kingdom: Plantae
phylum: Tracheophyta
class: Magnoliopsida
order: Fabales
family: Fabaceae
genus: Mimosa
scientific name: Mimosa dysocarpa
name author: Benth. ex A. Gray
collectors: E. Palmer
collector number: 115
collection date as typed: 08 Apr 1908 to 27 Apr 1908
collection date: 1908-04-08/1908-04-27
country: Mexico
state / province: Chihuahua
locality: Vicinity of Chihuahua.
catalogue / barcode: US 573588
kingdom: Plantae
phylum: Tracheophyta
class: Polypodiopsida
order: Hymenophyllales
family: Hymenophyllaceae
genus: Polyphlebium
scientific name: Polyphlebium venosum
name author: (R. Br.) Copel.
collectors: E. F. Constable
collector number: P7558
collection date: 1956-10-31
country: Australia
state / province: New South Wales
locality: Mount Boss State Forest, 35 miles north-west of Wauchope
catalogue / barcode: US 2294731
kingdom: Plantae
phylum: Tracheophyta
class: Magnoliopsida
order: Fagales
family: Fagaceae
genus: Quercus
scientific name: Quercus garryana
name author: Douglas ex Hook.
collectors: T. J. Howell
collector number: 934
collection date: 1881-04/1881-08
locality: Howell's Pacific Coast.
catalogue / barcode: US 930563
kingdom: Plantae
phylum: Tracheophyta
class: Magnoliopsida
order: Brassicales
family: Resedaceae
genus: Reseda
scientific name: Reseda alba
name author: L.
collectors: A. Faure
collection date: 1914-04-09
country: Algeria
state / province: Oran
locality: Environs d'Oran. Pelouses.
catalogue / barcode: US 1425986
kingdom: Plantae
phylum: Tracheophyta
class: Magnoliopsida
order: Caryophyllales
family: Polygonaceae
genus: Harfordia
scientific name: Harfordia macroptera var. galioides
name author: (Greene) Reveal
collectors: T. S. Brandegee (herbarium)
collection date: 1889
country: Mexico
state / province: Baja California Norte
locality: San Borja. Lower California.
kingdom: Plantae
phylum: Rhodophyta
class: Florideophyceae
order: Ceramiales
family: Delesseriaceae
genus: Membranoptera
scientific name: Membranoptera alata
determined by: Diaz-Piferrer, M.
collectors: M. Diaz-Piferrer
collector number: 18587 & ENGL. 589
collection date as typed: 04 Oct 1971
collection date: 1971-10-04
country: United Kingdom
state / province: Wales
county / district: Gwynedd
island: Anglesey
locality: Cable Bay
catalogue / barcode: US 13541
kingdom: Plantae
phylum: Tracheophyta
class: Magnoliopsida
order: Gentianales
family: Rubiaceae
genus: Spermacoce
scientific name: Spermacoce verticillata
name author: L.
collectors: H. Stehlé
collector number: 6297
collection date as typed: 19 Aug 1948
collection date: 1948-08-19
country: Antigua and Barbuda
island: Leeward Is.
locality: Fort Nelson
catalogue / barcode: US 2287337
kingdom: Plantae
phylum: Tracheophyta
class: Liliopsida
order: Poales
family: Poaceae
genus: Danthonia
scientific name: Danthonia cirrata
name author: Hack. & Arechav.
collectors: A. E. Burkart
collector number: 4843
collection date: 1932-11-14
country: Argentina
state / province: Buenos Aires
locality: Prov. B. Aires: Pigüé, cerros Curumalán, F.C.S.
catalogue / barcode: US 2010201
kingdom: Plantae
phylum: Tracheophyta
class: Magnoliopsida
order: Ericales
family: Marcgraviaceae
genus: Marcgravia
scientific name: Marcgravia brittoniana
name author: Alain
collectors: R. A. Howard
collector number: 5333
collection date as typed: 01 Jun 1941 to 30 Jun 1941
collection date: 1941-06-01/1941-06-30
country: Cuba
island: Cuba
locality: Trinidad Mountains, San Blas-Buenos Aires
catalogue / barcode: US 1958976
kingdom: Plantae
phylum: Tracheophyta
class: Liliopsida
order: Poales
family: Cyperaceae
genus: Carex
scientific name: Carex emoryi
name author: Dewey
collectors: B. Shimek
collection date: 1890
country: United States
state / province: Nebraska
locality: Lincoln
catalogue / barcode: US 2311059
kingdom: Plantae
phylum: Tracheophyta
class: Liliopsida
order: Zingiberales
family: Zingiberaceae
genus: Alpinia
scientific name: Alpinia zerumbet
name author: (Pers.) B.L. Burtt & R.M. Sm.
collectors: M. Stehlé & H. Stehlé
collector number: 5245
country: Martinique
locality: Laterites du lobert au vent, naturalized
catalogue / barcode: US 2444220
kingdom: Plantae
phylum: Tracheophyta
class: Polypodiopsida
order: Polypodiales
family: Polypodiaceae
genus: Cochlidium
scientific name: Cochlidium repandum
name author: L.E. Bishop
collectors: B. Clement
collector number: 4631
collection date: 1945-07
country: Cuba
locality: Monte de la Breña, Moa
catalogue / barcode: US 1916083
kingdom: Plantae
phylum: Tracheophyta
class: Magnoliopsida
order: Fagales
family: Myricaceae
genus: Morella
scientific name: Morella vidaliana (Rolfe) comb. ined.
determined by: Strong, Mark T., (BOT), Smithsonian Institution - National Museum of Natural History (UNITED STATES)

* * * * * * * * *

Copy the lines of the entries above without any change, from the line containing "phylum: Rhodophyta" through the line containing "family: Rubiaceae", including both of those lines.

phylum: Rhodophyta
class: Florideophyceae
order: Ceramiales
family: Delesseriaceae
genus: Membranoptera
scientific name: Membranoptera alata
determined by: Diaz-Piferrer, M.
collectors: M. Diaz-Piferrer
collector number: 18587 & ENGL. 589
collection date as typed: 04 Oct 1971
collection date: 1971-10-04
country: United Kingdom
state / province: Wales
county / district: Gwynedd
island: Anglesey
locality: Cable Bay
catalogue / barcode: US 13541
kingdom: Plantae
phylum: Tracheophyta
class: Magnoliopsida
order: Gentianales
family: Rubiaceae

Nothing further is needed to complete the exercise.